What you have to do:
Return the lines of the data below in which the string "paradis" occurs.

Listed entries:
*** Block opens ***

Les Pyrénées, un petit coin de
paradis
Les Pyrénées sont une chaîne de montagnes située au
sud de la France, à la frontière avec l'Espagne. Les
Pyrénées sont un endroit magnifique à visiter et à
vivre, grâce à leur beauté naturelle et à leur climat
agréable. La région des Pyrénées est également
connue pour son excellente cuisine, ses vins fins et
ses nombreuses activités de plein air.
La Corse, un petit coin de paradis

*** Block closes ***
*** Block opens ***

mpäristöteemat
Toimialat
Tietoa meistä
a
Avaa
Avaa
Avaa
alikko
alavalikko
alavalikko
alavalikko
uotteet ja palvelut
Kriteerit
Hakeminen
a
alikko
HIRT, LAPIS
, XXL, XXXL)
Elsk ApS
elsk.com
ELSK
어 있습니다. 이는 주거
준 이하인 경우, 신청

*** Block closes ***

Response to this task:
paradis
La Corse, un petit coin de paradis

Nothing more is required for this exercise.